══ Stored data ══

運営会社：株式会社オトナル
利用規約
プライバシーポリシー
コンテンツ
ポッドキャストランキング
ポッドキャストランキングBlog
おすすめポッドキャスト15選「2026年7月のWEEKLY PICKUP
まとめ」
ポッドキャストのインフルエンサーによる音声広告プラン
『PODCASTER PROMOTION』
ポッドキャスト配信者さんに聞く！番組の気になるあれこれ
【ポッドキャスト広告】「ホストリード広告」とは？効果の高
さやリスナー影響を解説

═══

> _Instruction_
The entries above should be set down again exactly as they appear.

> _Output below_
運営会社：株式会社オトナル
利用規約
プライバシーポリシー
コンテンツ
ポッドキャストランキング
ポッドキャストランキングBlog
おすすめポッドキャスト15選「2026年7月のWEEKLY PICKUP
まとめ」
ポッドキャストのインフルエンサーによる音声広告プラン
『PODCASTER PROMOTION』
ポッドキャスト配信者さんに聞く！番組の気になるあれこれ
【ポッドキャスト広告】「ホストリード広告」とは？効果の高
さやリスナー影響を解説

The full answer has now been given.